By: Danielle Dufour
The Yorkton area was without a friendship centre since 2018, until now. The Yorkton Indigenous Friendship Centre was incorporated two years ago and got accepted by the national association.
As there is no physical building for the centre, they rent two offices in Yorkton and use community space all over town to run their programs.
“We’ve been running programs out of partnership spaces around Yorkton almost every single day since then,” said Executive Director Mary Culbertson. “We have a good team and we’re just excited about building the community again.”
The friendship centre now has a staff of four consisting of a youth coordinator, a women’s network coordinator, a program support finance worker, and the executive director.
“We’re having a youth drumming group … we have men’s networking nights on Tuesday, and that’s a men’s group Donavon Crow Buffalo stepped up to help with,” said Culbertson.

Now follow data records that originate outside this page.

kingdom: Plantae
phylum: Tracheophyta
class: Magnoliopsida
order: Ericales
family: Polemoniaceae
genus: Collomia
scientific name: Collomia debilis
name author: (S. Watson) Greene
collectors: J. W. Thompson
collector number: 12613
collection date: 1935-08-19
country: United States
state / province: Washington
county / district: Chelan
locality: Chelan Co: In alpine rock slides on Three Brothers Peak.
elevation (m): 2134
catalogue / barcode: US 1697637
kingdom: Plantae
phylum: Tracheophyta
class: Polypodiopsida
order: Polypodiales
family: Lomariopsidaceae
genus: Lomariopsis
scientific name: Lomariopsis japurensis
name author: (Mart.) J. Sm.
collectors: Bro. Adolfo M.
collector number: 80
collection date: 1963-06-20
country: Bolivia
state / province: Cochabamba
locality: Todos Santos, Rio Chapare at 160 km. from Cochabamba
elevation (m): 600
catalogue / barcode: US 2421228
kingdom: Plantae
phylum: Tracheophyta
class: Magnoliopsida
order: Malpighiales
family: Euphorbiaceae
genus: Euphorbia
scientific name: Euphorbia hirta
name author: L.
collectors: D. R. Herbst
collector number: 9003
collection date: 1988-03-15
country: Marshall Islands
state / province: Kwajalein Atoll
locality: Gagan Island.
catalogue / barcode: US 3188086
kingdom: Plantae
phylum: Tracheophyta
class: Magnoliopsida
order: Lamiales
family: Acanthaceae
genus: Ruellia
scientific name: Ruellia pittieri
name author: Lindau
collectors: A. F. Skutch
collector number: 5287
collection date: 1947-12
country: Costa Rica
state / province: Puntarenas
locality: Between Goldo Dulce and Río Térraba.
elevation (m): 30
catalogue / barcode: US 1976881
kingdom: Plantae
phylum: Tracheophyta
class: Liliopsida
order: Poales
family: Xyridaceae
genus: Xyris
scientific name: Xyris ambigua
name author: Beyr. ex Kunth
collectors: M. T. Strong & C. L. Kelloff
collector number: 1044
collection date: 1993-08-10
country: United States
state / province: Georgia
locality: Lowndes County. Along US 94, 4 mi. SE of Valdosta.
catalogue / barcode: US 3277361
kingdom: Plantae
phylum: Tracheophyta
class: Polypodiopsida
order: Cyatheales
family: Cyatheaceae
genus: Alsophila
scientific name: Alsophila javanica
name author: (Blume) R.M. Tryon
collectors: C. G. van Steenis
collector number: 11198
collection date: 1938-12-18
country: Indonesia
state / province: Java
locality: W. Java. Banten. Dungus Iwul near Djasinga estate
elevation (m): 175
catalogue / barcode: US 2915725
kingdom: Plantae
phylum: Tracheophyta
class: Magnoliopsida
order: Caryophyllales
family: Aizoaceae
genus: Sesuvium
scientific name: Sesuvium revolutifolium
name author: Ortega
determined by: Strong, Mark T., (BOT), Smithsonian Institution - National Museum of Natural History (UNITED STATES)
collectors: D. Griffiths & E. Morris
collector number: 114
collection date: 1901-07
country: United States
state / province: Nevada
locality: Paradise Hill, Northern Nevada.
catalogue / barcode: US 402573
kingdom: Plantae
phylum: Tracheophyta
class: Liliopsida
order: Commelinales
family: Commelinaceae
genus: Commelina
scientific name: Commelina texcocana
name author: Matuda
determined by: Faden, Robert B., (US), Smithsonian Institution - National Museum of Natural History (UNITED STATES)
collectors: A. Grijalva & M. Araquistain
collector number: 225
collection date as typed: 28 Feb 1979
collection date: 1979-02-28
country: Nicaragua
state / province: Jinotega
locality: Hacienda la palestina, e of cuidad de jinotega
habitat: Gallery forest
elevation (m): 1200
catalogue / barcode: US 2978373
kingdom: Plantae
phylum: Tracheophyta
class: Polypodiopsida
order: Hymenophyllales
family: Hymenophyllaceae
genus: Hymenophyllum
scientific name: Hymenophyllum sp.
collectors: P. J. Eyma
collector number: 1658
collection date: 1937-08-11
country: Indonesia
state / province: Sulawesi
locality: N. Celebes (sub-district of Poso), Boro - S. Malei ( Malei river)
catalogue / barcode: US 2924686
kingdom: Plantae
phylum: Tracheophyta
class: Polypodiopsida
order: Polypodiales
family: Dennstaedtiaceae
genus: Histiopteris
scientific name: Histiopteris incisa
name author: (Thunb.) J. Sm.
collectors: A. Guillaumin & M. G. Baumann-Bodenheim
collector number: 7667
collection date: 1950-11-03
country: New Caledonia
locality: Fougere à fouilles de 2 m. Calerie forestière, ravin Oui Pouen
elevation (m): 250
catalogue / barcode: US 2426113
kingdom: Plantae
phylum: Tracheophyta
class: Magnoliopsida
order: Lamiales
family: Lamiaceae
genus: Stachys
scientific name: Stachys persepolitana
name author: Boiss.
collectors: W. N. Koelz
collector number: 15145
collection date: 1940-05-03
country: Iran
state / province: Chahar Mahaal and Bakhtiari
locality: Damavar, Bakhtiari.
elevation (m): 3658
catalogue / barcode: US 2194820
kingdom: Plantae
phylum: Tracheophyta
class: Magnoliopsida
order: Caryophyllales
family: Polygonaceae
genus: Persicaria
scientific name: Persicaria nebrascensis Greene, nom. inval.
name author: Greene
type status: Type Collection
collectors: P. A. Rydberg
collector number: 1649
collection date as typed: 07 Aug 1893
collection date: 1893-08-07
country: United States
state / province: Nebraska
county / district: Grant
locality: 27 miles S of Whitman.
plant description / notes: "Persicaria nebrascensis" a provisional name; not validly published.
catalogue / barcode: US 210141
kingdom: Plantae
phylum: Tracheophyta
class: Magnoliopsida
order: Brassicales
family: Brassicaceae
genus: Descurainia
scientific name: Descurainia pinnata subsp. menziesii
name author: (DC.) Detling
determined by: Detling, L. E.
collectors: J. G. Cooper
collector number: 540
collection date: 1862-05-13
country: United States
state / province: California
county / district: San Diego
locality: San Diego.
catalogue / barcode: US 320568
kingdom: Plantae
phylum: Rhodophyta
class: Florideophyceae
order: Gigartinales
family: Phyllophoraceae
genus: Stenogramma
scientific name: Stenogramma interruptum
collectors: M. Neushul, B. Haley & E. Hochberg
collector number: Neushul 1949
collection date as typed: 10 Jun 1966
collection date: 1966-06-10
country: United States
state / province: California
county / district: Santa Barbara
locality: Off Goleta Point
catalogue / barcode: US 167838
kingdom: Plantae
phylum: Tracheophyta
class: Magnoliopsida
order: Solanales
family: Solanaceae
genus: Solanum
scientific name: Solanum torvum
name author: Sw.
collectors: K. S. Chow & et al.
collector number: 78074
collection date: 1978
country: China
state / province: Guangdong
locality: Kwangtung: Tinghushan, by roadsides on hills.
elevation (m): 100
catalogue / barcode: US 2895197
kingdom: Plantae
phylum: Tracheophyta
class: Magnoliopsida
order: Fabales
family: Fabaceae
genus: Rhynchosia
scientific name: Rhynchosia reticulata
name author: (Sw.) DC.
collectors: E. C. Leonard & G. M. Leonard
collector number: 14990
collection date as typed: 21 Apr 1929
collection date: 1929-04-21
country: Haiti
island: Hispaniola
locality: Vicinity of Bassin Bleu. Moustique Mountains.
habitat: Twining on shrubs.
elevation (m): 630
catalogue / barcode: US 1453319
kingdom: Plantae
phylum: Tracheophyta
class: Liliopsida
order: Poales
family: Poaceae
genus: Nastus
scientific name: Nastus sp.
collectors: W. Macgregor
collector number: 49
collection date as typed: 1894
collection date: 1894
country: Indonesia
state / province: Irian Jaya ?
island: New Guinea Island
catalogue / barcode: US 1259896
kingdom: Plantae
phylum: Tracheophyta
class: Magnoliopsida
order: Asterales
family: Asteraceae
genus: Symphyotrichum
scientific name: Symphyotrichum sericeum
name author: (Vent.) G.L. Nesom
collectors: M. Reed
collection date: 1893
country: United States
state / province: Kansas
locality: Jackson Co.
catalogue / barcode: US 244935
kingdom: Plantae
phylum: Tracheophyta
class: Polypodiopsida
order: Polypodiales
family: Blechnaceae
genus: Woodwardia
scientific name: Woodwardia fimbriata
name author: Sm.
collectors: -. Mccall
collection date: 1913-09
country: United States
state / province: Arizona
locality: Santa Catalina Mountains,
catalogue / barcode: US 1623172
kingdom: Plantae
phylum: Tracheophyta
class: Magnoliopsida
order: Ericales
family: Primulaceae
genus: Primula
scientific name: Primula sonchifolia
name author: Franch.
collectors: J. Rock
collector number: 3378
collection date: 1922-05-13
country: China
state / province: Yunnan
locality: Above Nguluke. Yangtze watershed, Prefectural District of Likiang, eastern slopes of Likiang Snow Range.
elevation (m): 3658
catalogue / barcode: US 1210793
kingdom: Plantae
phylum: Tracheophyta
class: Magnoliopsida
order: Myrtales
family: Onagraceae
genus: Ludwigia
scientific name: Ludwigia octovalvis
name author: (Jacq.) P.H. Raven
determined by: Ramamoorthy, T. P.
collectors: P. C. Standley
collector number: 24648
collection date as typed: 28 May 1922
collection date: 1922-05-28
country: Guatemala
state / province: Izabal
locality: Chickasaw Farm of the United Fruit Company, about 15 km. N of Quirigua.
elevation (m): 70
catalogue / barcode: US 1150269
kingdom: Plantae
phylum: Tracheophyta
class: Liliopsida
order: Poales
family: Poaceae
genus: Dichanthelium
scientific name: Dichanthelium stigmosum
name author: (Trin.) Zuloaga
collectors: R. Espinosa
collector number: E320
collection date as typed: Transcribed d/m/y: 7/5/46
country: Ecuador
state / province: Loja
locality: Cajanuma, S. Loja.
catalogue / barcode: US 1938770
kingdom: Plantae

The Friendship Centre will be hosting a Women’s Health Matters conference on March 17th and 18th and a Men’s Health Matters conference on March 26th and 27th.
“Tonight, we’re having Kookum bag making and also having some northern fish,” said Culbertson.
“One of our staff members is from Sucker River, and she brought down some meat and fish for tonight’s event, and she made chowder, and everyone is just loving it,” said Culbertson. “We had wild rice and moose meat for lunch … we have an excellent team.”
The centre has been offering workshops on grief and healing with talking circles. The grief workshops run every second Wednesday.
“Loving people with addictions, workshop support group for families, the grief workshops, especially around community responsiveness, when something happens in our communities, there is that need to respond,” said Culbertson.
The workshops are well attended because the centre offers them at different times.
“We try to balance evening, weekend, and daytime programming,” said Culbertson. “The people who work during the day, go to school, etc., you know, they need to get out too.”
Elders from surrounding communities provide support and help train counsellors who facilitate talking circles.
Recently the centre held an Indigenous market at the St. Andrews Church.
The centre also has an LGBTQ spirit support and community group.
“We have many people from surrounding communities coming … our mission is to make sure that we have safe spaces for our vulnerable populations so they feel safe,” said Culbertson. “Everything we do is in the name of bringing community together and healing this generation and the next, trying to build a better future for everybody.”